EXERCISE TEXT =>
Virtues and Vices
2. 'Their God Is Their Belly': Appetite as a Spiritual Tyrant
A gate in the exiled city.
"Whose end is destruction: whose God is their belly: and whose glory is in their shame." - Philippians 3:19
Introduction
St. Paul gives one of the most searching judgments in Scripture when he says of certain men that their god is their belly. He is not speaking only of overeating. He is exposing a whole spiritual principle: appetite has become lord. The soul no longer asks what is true, fitting, or commanded by God. It asks what is agreeable, soothing, immediate, and easy.
This is why appetite matters so much in moral formation. The belly in this sense is not merely the stomach. It stands for the lower appetites when they rule the person. Once they rule, truth becomes irritating, penance becomes unreasonable, and sacrifice becomes offensive. A soul governed by appetite may still speak religious language, but inwardly it is already bowed toward another altar.
Teaching of Scripture
Philippians 3 places this vice inside a larger contrast between the earthly-minded and the heavenly-minded. Those whose god is their belly mind earthly things. That line is essential. Appetite becomes tyrannical when the soul ceases to live toward heaven and begins to interpret everything by present satisfaction.
Scripture returns to this pattern often. Esau sells his birthright for a meal. The Israelites murmur against manna because desire grows impatient with God's order. The sons of Heli profane sacred things because appetite has overwhelmed reverence. In every case the vice is larger than food. It is the triumph of lower desire over divine order.

TASK DETAILS => Transcribe the stretch of the passage on appetite from "This is why" through "toward another altar.". Rely solely on the passage on appetite.

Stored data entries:
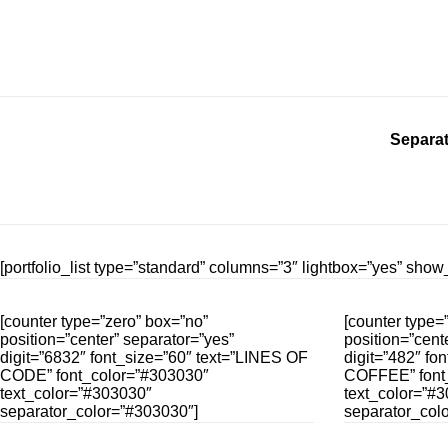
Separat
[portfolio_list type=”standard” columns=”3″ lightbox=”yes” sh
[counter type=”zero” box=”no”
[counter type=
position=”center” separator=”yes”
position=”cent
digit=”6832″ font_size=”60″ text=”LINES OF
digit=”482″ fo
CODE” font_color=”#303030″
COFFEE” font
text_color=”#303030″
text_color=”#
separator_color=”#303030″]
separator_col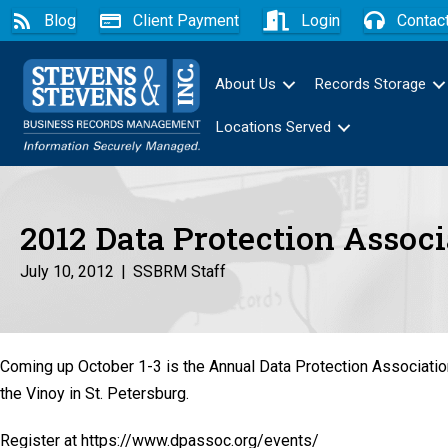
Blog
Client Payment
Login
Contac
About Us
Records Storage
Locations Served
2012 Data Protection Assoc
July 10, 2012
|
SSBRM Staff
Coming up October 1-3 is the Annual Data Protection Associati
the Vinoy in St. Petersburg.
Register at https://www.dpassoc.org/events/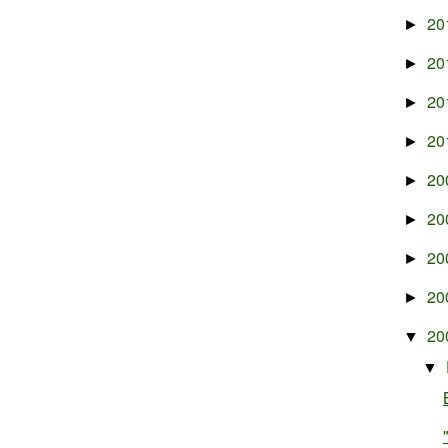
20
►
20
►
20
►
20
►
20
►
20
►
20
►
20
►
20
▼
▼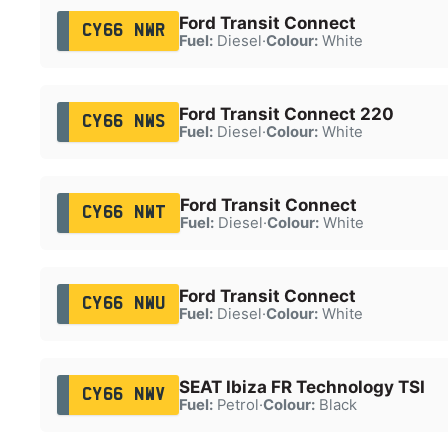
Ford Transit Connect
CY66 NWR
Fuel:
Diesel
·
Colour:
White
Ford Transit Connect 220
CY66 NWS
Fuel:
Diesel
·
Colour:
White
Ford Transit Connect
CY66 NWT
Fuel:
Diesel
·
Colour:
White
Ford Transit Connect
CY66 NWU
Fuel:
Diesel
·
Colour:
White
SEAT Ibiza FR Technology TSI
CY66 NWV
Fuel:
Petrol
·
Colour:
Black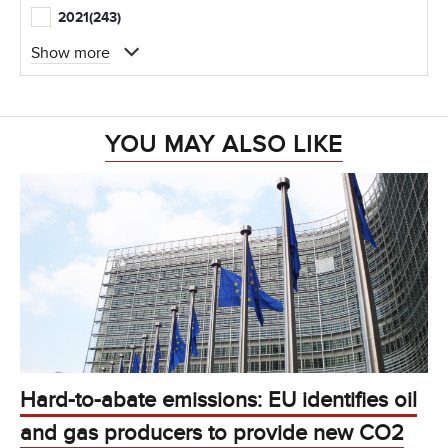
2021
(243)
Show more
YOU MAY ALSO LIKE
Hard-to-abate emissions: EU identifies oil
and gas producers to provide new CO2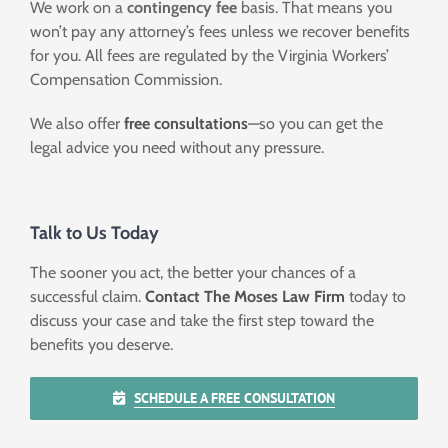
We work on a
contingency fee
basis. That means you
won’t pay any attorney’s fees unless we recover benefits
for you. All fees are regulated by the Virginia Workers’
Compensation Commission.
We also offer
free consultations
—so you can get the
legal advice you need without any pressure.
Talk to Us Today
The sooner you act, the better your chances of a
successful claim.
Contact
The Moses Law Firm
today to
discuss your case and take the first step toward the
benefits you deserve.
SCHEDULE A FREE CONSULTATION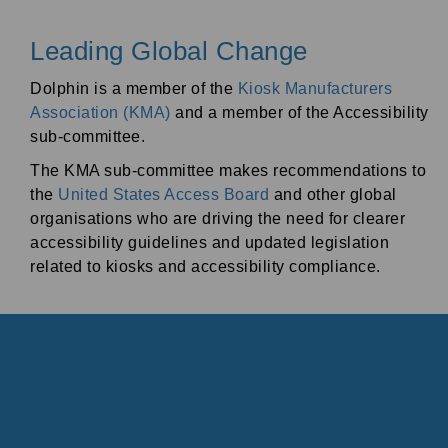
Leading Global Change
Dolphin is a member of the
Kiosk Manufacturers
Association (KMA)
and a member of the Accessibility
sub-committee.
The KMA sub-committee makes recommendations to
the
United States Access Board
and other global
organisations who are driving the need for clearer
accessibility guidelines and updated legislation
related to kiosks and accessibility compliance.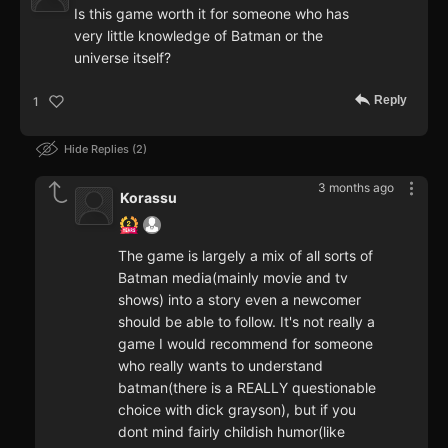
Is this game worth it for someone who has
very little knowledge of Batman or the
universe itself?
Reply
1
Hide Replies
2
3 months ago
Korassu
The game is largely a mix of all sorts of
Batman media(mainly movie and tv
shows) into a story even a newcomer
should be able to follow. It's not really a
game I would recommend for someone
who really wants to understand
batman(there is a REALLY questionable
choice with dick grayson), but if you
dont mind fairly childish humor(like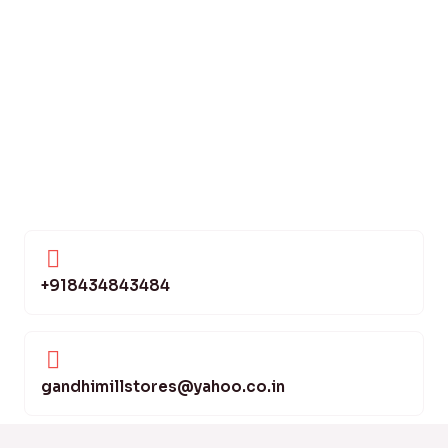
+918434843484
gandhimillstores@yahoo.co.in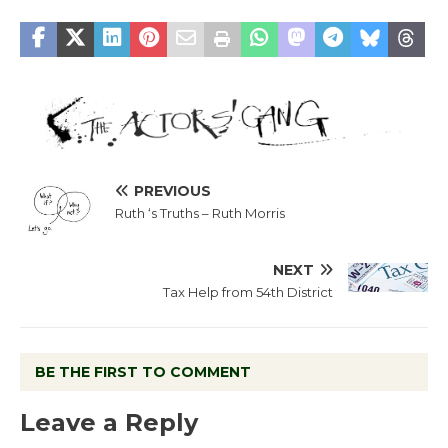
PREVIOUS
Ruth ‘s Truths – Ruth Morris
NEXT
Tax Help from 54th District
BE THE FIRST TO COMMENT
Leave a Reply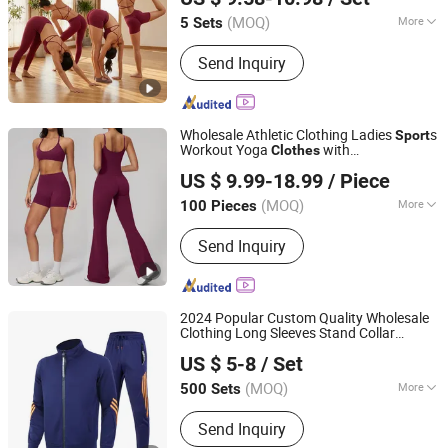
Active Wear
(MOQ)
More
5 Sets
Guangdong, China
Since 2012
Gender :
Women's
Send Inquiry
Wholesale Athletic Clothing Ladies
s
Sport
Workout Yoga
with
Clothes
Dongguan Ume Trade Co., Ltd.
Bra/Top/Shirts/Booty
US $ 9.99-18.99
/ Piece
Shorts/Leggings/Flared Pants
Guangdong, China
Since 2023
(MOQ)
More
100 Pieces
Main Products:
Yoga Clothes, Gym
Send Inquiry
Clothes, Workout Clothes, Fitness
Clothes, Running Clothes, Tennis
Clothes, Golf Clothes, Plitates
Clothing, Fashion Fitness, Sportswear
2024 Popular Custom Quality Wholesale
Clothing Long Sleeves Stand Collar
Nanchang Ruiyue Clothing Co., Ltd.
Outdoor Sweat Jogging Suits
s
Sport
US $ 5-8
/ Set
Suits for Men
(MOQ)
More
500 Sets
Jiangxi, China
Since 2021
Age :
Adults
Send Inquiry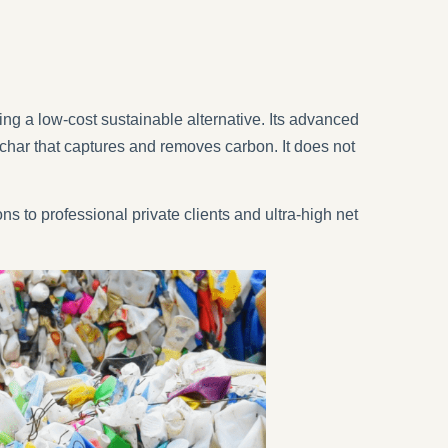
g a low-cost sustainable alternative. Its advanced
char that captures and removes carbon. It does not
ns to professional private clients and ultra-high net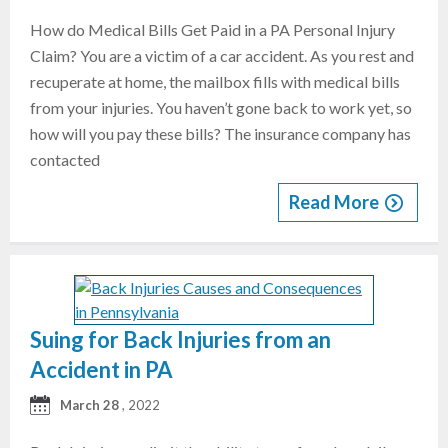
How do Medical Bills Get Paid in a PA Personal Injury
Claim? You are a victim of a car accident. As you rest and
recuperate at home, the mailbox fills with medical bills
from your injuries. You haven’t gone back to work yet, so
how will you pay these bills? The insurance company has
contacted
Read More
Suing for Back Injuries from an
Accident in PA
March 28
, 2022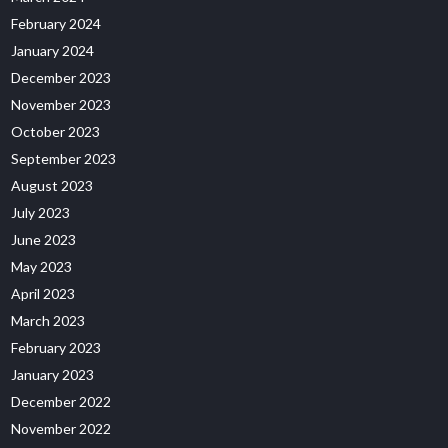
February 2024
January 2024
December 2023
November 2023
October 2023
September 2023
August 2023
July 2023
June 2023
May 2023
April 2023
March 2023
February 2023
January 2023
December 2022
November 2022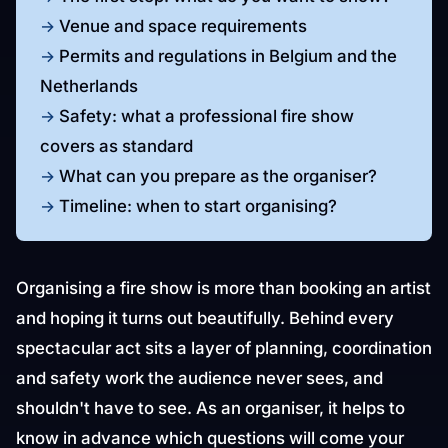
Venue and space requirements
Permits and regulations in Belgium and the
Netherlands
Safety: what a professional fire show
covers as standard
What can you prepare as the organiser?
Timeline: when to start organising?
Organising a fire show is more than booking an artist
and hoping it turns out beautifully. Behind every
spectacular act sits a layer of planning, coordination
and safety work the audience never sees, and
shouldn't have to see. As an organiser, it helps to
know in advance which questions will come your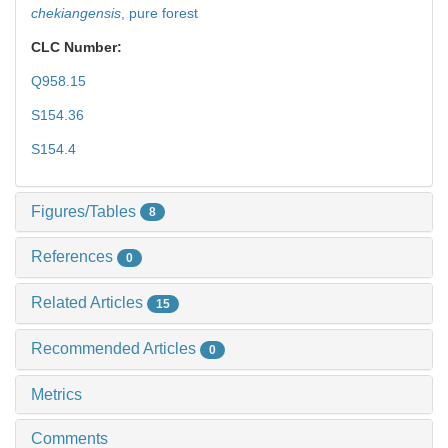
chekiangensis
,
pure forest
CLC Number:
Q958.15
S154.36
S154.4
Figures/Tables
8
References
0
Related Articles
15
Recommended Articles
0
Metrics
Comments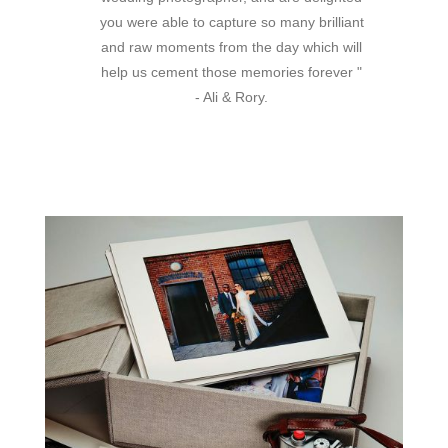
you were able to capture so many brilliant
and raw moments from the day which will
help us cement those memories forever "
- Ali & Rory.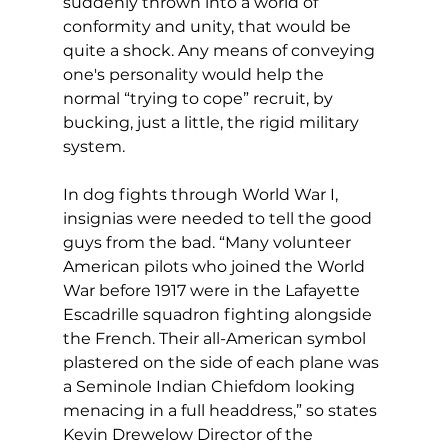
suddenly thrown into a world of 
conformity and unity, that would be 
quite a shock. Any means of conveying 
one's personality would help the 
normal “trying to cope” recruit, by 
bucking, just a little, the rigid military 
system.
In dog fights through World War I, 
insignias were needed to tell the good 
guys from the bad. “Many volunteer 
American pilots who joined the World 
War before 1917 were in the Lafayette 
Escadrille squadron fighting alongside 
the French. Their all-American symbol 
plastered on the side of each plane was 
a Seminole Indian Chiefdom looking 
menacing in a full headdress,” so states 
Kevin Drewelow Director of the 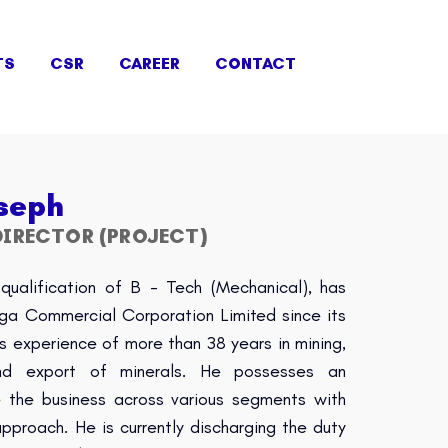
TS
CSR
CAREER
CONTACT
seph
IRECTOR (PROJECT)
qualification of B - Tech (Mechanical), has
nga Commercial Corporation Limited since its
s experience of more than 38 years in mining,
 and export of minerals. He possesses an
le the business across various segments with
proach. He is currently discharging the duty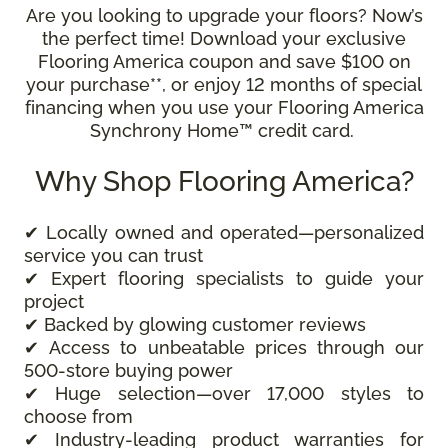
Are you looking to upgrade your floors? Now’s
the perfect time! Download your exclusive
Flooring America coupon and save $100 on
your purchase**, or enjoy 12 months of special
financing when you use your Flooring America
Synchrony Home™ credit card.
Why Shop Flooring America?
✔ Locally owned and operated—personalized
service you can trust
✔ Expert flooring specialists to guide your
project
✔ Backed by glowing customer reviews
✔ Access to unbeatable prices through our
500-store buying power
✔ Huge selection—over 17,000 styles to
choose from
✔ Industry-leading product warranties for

SOLUTION TO THIS EXERCISE =>
This is why appetite matters so much in moral formation. The belly in this sense is not merely the stomach. It stands for the lower appetites when they rule the person. Once they rule, truth becomes irritating, penance becomes unreasonable, and sacrifice becomes offensive. A soul governed by appetite may still speak religious language, but inwardly it is already bowed toward another altar.